Not bad for one who started out designing for the Education Board. “I thought, oh god, if this is what being an architect is like …” His partner, Kirsty, saw an ad in the classifieds. Draftsmen wanted to work on a feature film. That was Savage Islands, and he has never looked back, despite the odd year spent waiting for work. Thus he found himself working alongside Tom Cruise in Taranaki on The Last Samurai. There was the technical challenge of making the samurai village look suitably antique. “We always leave a whole lot of chickens loose – wild cats and chickens, so they had a bit of dynamic going on,” recalls Sinclair. “That always ages a set.”
He was marooned on a Fijian island while Tom Hanks talked to a volleyball (when it comes to awards, Wilson – the volleyball – was robbed). Cast Away director Robert Zemeckis decided to make most of the movie with a crew of only 15, banishing the rest to the other side of the island. It was … intimate. “I was kind of like his survivalist,” says Sinclair, of Hanks. And there was that underrated Kiwi asset on a film location: tough feet. Zemeckis wanted Hanks to walk across a reef. “Do it how Kim would do it,” he told Hanks. “Tom had terrible feet. He had to put rubber feet on all the time.”
He rose to the occasion. Filming was halted when the star couldn’t be brought in through stormy seas to do his scenes. “Then I go walking along the path and hear someone whistling. There’s Tom in his Speedos, sweeping out his little hut. He went, ‘I put a life jacket on and swam in over the reef.’ What Hollywood star would do that? He surfed in.”
It’s not all glamour, says Sinclair. “It’s not glamour at all, really.” He doesn’t worry about not working. “I worry about running out of money. We need to eat.” Still, jobs shouldn’t be a problem post-Oscar, you’d imagine. An important agent offered to represent him if he moved to Los Angeles. “I don’t want to move to LA.” There are elderly family members here. His daughter is still living at home. So he’s away a lot. “That’s the hardest thing and the most controversial thing in this household, yeah. You have to go where the money is. Where the job is.”
The imaginary architect in the real world: Sinclair’s modus operandi sounds like it hasn’t advanced a lot from the days of getting assignments by pigeon post. “I once got rung up 18 hours before going to Thailand for six months,” he muses.
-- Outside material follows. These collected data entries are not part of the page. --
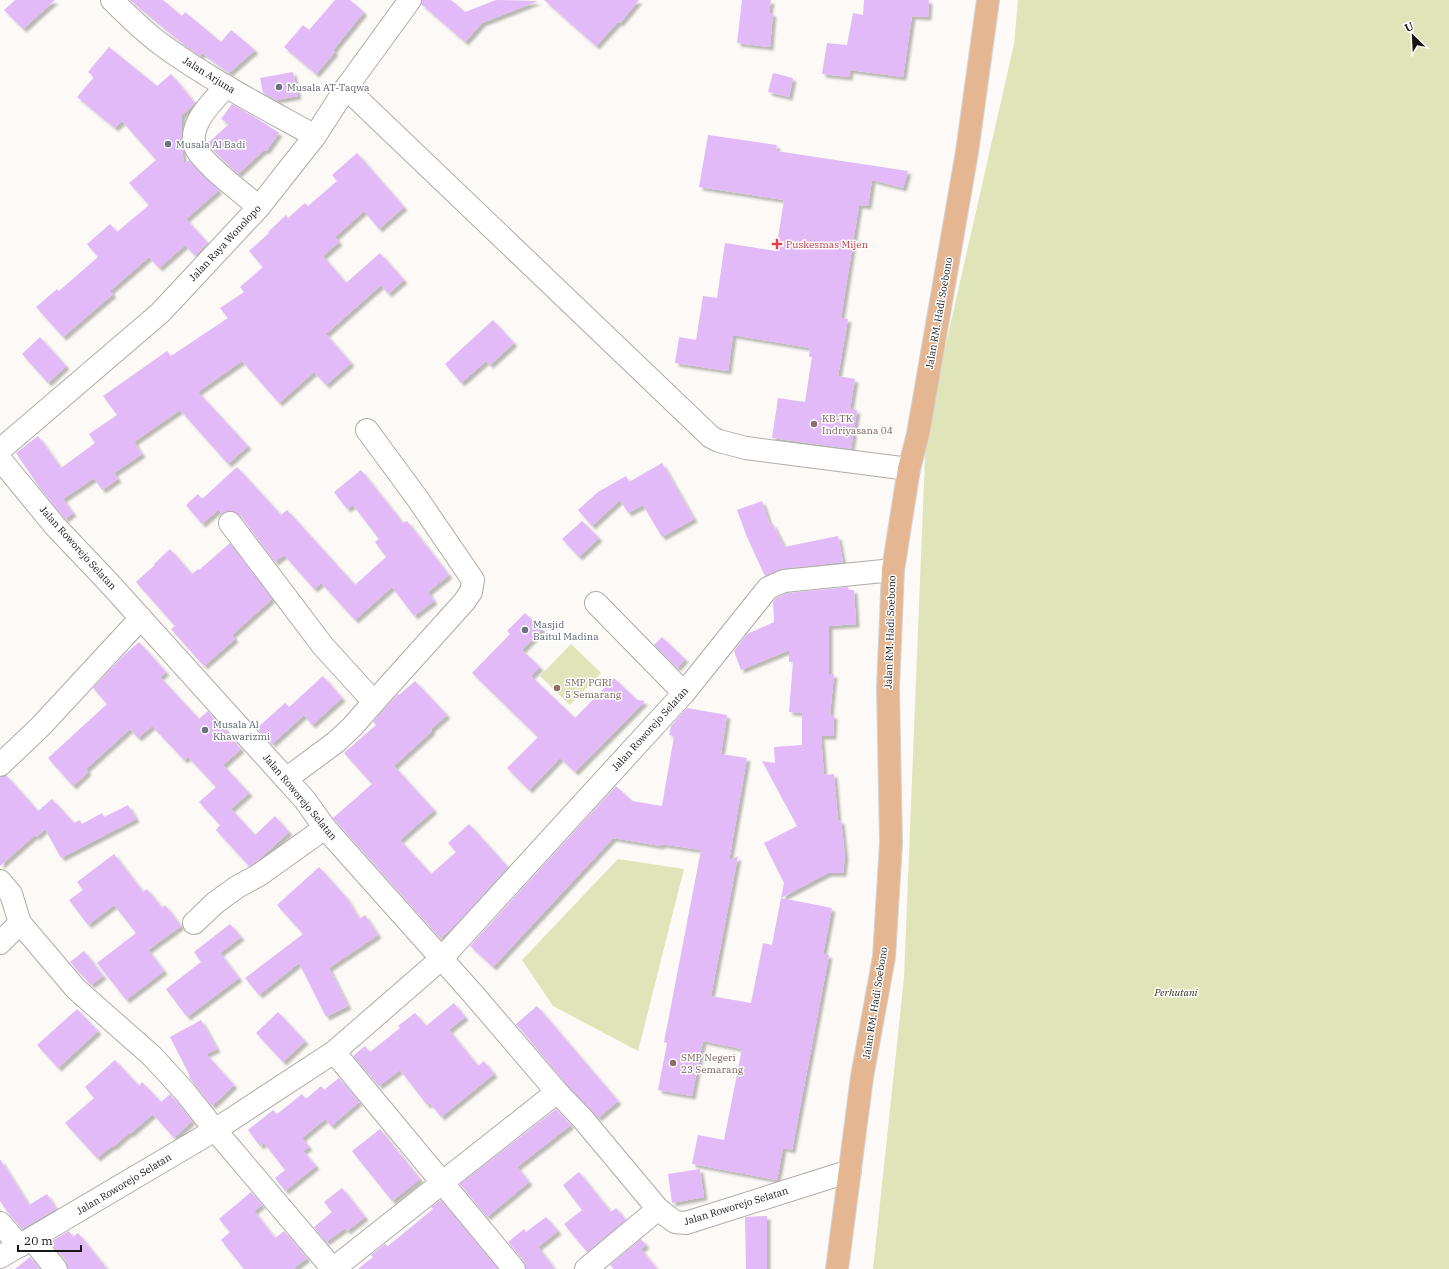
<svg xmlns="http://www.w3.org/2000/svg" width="1449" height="1269" viewBox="0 0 1449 1269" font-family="'IBM Plex Serif',serif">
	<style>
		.green { fill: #dfe5b8 }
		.building { fill: #e1baf7; filter: url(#shadow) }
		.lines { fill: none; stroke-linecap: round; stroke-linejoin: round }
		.minor-casing { stroke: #afaba8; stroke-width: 24 }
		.major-casing { stroke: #d5d5d5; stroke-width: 24 }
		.minor { stroke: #fff; stroke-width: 22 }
		.major { stroke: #e5b692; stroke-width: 22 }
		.worship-dot { fill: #6b7280; stroke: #fff; stroke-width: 1.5 }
		.health-dot { fill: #e0444e; stroke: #fff; stroke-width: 1.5 }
		.education-dot { fill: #8d6e63; stroke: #fff; stroke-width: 1.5 }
		.labels { text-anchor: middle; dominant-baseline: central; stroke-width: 3; stroke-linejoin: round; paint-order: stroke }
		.street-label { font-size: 10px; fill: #171615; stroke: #fff }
		.worship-label { font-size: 10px; fill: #5b616d; stroke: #fff; text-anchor: start }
		.health-label { font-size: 10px; fill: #be3a42; stroke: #fff; text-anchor: start }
		.education-label { font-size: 10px; fill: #785e54; stroke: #fff; text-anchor: start }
		.park-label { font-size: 10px; font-style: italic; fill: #2d2f10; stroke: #fff }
	</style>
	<defs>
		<filter id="shadow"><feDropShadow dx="3.5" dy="3.5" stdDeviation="1" flood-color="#0004"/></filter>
	</defs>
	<rect width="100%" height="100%" fill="#fdf9f6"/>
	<g class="green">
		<path d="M1018,0h431v1269h-576l31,-291 22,-546 88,-388z"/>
		<path d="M571,644l30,29 -31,32 -30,-29z"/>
		<path d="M618,859l66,10 -46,182 -85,-45 -31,-46z"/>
	</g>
	<g class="building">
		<path d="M15,0h40l-32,29 -19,-19z"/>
		<path d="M130,0h33l19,16 3,-4 36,30 10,-12 24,20 -26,23 -27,-20 -2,3 -17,-12z"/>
		<path d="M335,0h15l14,12 -31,38 2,2 -19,22 -32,-27 19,-22 6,5z"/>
		<path d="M422,0h29l14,12 31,-12 42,1 -56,22 -17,19 -44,-38z"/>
		<path d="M544,0h95l-19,23 -2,-1 -22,24z"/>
		<path d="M742,0h29l-2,13h4l-3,34 -33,-4z"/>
		<path d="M864,0h65l-1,17 -16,-1 -9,61 -53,-7 -1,7 -27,-3 5,-31 20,2 6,-32 10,2z"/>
		<path d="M109,47l48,39 14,-12 24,29 -13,12 -1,26 3,23 5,-4 8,10 22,20 -33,29 22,24 -13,13 -10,-11 -26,23 -10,-11 -39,34 3,3 -50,43 -27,-30 21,-18 2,2 39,-34 -11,-13 23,-20 7,8 32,-27 -20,-22 27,-23 -34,-39 -7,7 -38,-31 17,-20 -6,-5z"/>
		<path d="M293,72l5,24 -22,4 -13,-7 -3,-15z"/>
		<path d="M773,73l20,5 -4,19 -21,-5z"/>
		<path d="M232,104l29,17 18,12 -13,18 -2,-1 -26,24 -23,-22 -7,-9 21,-19 -8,-5z"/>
		<path d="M708,135l69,10 -1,6 132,20 -5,17 -31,-8 -4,26 -9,-1 -18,113 7,1 -10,57 17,3 -5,30 7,1 -6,39 -79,-11 6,-40 27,4 7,-45h-3l1,-9 -77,-13 -5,36 -53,-8 4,-26 17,3 7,-44 14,2 8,-55 51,8 8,-51 -85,-13z"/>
		<path d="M357,153l47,54 -25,22 -15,-18 -29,26 4,5 -16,14 23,27 34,-30 24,27 -16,14 -7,-9 -55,49 25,29 -25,22 -12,-13 -35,31 -37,-42 -44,31 50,54 -20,18 -48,-54 -46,32 8,12 -28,19 4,6 -16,11 -8,-12 -31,21 10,14 -8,6 -25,-31 -24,-35 22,-17 23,32 34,-25 -6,-9 28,-19 -14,-19 64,-45 4,5 57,-38 -8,-10 24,-16 -4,-5 23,-20 -14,-16 20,-18 -1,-1 18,-17 2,3 17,-15 3,3 29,-25 -5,-6z"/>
		<path d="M493,320l21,23 -24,22 -4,-4 -25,22 -16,-19z"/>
		<path d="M40,337l26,29 -18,17 -26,-29z"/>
		<path d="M662,463l32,56 -32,18 -19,-32 -15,8 -8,-13 -28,26 -14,-16 20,-18 28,-16 3,6z"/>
		<path d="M237,467l44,48 6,-5 68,75 31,-28 -11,-15 4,-3 -26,-34 -6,4 -13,-17 27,-22 42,53 4,-2 42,54 -21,17 6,9 -20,15 -22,-29 -37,33 -34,-37 -7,6 -30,-34 -9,7 -35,-47 -5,-3 -7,-1 -6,3 -4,-4 -16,14 -16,-19 12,-11 4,5z"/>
		<path d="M762,501l8,24 3,-1 11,23 54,-11 5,26 -60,7 -18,7 -18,-39 -10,-27z"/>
		<path d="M582,521l17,17 -20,19 -17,-18z"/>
		<path d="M230,543l42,56 -40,36 3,4 -31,27 -33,-37 4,-3 -39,-44 19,-17 -1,-1 16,-15 22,25 6,-5 1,1z"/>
		<path d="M848,587l1,3h5l2,34 -27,2v48h5l-4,41h4l-1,21h-12l3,39 10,-1 4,47 3,-1 4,36 -2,17h-15l-47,25 3,-15 -20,-40 33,-17 -35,-65 13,2 -1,-16 28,-2v-32l-13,-1 4,-50h-4v-12l-48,20 -7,-19 13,-17 27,-12 -1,-20 3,-4 11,-5z"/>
		<path d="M525,613l17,16 -20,21 18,17 -9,9 44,42 39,-40 23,22 8,1 -70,71 -15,-14 -31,32 -22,-22 31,-31 -66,-64 38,-39 -3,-3z"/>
		<path d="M662,637l23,22 -8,9 -23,-23z"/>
		<path d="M139,642l27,30 -6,5 39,42 9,-8 33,38 -18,16 26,28 -18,16 24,26 20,-19 14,16 -33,30 -7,4 -33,-36 4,-5 -21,-23 17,-15 -28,-30 -4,3 -32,-34 -14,12 -8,-9 -44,40 2,3 -15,14 -25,-28 59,-54 -14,-16 29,-31z"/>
		<path d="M323,676l19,22 -30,27 -8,-10 -32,29 -15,-16 28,-25 4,4z"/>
		<path d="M415,681l32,34 -16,14 1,2 -38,35 40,44 -34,30 31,34 25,-22 -8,-9 21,-19 39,43 -56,62 -12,9 -107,-120 39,-34 -28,-31 32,-28 -3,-3 10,-12 15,-16 1,1z"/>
		<path d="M687,708l40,7 -6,39 26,4 -18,103 9,-5 -27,140 40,7 12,-60 9,2 9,-47 51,10 -9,46 6,1 -37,195 -9,-2 -6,32 -85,-16 6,-29 26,5 18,-91 -39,-8 -11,55 -34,-6 9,-47 -3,-1 37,-192 -40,-6v2l-48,-8 -120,129 -23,-21 146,-160 16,15 30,5 12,-70 -5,-1 2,-9z"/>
		<path d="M6,775l32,36 14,-12 22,24 6,-3 2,4 20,-11 2,4 24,-12 8,14 -75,39 -16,-29 -9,8 -1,-2 -35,31v-89z"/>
		<path d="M114,854l29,38 4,-3 15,19 3,-3 16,21 -33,24 16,21 -38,29 -29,-37 39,-30 -22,-28 -26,20 -19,-25 14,-10 -6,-8z"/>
		<path d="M319,867l27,30 13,22 6,-4 13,20 -49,33 19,38 -22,11 -27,-54 -40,32 -14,-17 58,-44 -26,-29z"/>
		<path d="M230,924l11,13 -21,16 19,25 -52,39 -21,-28 35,-27 -7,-10z"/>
		<path d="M84,951l19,25 -12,9 -21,-23z"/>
		<path d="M454,1003l11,14 -16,13 29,36 6,-5 10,13 -53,43 -11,-14 -3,2 -27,-35 -21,16 -26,-30 12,-10 5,6 30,-24 -2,-2 17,-13 11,13z"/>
		<path d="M537,1006l81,95 -20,17 -32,-34 -50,-60z"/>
		<path d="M77,1009l21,22 -40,37 -21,-23z"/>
		<path d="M278,1012l27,29 -22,21 -27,-29z"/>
		<path d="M201,1020l16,29 -11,5 28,31 -22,21 -23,-29 1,-1 -20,-39z"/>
		<path d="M115,1060l24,26 3,-4 19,20 9,-8 22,27 -18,17 -21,-24 -23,20 -1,-1 -16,14 -1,-1 -15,12 -32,-35 29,-25 -9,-11z"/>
		<path d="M339,1078l20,24 -28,24 -6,-7 -23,19 7,9 -6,4 13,15 -31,25 -10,-13 10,-8 -21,-27 -4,3 -12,-16 25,-20 4,4 25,-20 4,5 15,-13 3,4z"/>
		<path d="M556,1109l15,16 -54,42 12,15 -42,35 -27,-33z"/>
		<path d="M380,1129l40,50 -28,22 -40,-50z"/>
		<path d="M0,1159l29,46 18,-11 9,15 -34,20 -14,-16 -8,-12z"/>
		<path d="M700,1169l4,28 -32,6 -4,-29z"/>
		<path d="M579,1172l32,40 5,-4 10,12 -39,32 -23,-28 18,-14 -19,-25z"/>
		<path d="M342,1188l23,29 -18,14 -2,-3 -19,14 -12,-15 18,-15 -8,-10z"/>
		<path d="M251,1192l11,13 -8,6 21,27 9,-7 23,27 -14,11h-49l-23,-29 9,-8 -11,-13z"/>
		<path d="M441,1200l57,69h-140l15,-12 -2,-2 14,-11 3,2 45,-37 -2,-2z"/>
		<path d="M767,1216v53h-21l-1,-52z"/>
		<path d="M546,1217l12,14 -20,16 17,22h-29l-2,-8 -16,-19 16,-13 2,3z"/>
		<path d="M69,1231l4,6 5,-4 29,36h-39l-2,-8 -16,-19z"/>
		<path d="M641,1239l5,6 -5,4 16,20h-43l-4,-4z"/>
		<path d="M30,1257l10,12h-25z"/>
	</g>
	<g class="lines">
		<defs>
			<g id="minor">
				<path d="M112,0c16,16 32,32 50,45 48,35 101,62 153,91"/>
				<path d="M226,86c-9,11 -21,22 -27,34 -4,7 -7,18 -4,26 6,17 49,48 64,61"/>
				<path d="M346,88l365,349 8,4 27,7 163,21"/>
				<path d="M0,450l160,-137 99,-106 56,-71 31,-48 64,-88"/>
				<path d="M0,459l55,67 55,58 176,195 19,21 20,28 149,167 83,97 25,26 76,91 17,13 11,1 164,-52"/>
				<path d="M230,523l93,123 51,56 90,-100 7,-10 2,-12 -56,-82 -50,-68"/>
				<path d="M596,603l88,90"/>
				<path d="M0,765l41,-39 100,-108"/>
				<path d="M286,779l50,-37 16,-15 22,-25"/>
				<path d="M0,881l11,13 9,29 56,66 76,67 33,36 30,38 118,139"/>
				<path d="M194,923l21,-20 22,-16 22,-12 66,-47"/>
				<path d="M0,943l20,-20"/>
				<path d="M334,1052l180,217"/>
				<path d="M0,1223l20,23"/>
				<path d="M32,1239l24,30"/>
				<path d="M0,1257l215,-127 119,-78 107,-93 243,-266 84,-105 16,-7 109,-11"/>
				<path d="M333,1269l224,-177"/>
				<path d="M586,1269l72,-60"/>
			</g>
			<path id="major" d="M837,1269l25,-192 22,-120 7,-114 -3,-155 5,-118 16,-101 9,-35 49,-282 21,-152"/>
		</defs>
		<use href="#minor" class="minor-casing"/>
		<use href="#major" class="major-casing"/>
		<use href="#minor" class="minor"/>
		<use href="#major" class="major"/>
	</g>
	<g class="worship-dot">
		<circle cx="279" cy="87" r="4"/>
		<circle cx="168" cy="144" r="4"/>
		<circle cx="525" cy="630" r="4"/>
		<circle cx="205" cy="730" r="4"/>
	</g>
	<path class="health-dot" d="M775 238h4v4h4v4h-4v4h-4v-4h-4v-4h4z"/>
	<g class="education-dot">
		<circle cx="814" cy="424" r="4"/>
		<circle cx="557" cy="688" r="4"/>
		<circle cx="673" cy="1063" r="4"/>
	</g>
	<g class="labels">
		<g class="street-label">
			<text transform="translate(209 75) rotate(32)">Jalan Arjuna</text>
			<text transform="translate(225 243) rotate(-47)">Jalan Raya Wonolopo</text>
			<text transform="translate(939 313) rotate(-80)">Jalan RM. Hadi Soebono</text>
			<text transform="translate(78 548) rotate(48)">Jalan Roworejo Selatan</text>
			<text transform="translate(890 632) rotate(-88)">Jalan RM. Hadi Soebono</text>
			<text transform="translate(650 729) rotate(-48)">Jalan Roworejo Selatan</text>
			<text transform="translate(300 797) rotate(50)">Jalan Roworejo Selatan</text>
			<text transform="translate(875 1003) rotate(-81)">Jalan RM. Hadi Soebono</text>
			<text transform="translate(124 1184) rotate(-31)">Jalan Roworejo Selatan</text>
			<text transform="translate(736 1206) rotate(-17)">Jalan Roworejo Selatan</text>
		</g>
		<g class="worship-label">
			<text x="287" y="87">Musala AT-Taqwa</text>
			<text x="176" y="144">Musala Al Badi</text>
			<text x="533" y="624">Masjid<tspan x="533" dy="12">Baitul Madina</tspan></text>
			<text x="213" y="724">Musala Al<tspan x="213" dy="12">Khawarizmi</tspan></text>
		</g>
		<g class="health-label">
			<text x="786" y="244">Puskesmas Mijen</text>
		</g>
		<g class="education-label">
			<text x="822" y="418">KB-TK<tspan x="822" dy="12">Indriyasana 04</tspan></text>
			<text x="565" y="682">SMP PGRI<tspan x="565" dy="12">5 Semarang</tspan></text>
			<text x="681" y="1057">SMP Negeri<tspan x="681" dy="12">23 Semarang</tspan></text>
		</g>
		<g class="park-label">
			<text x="1176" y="992">Perhutani</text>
		</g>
	</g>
	<g transform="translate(1413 36) rotate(336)" stroke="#ffffff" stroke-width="3" paint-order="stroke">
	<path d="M0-3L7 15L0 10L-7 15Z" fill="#171615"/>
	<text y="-6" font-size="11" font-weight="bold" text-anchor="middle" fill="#171615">U</text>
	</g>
	<path d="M18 1245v6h63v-6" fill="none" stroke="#171615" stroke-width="2"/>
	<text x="24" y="1245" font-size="12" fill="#171615" stroke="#ffffff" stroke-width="3" paint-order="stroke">20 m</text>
</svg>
When we meet, he’s about to take off again for a couple of weeks on a project he can’t yet talk about. Except to say that it’s of the big sweeping-historical-epic variety. The meeting was supposed to be in Paris. Then it changed to somewhere yet to be announced. This was a couple of days before he was due to leave. “I just went and bloody bought a French map and the plugs. I’ll try and get that money back if I’m not going to Paris. Bugger that.” Last I heard he was off to LA. “I’m always semi-packed,” he says. “Ready to go.”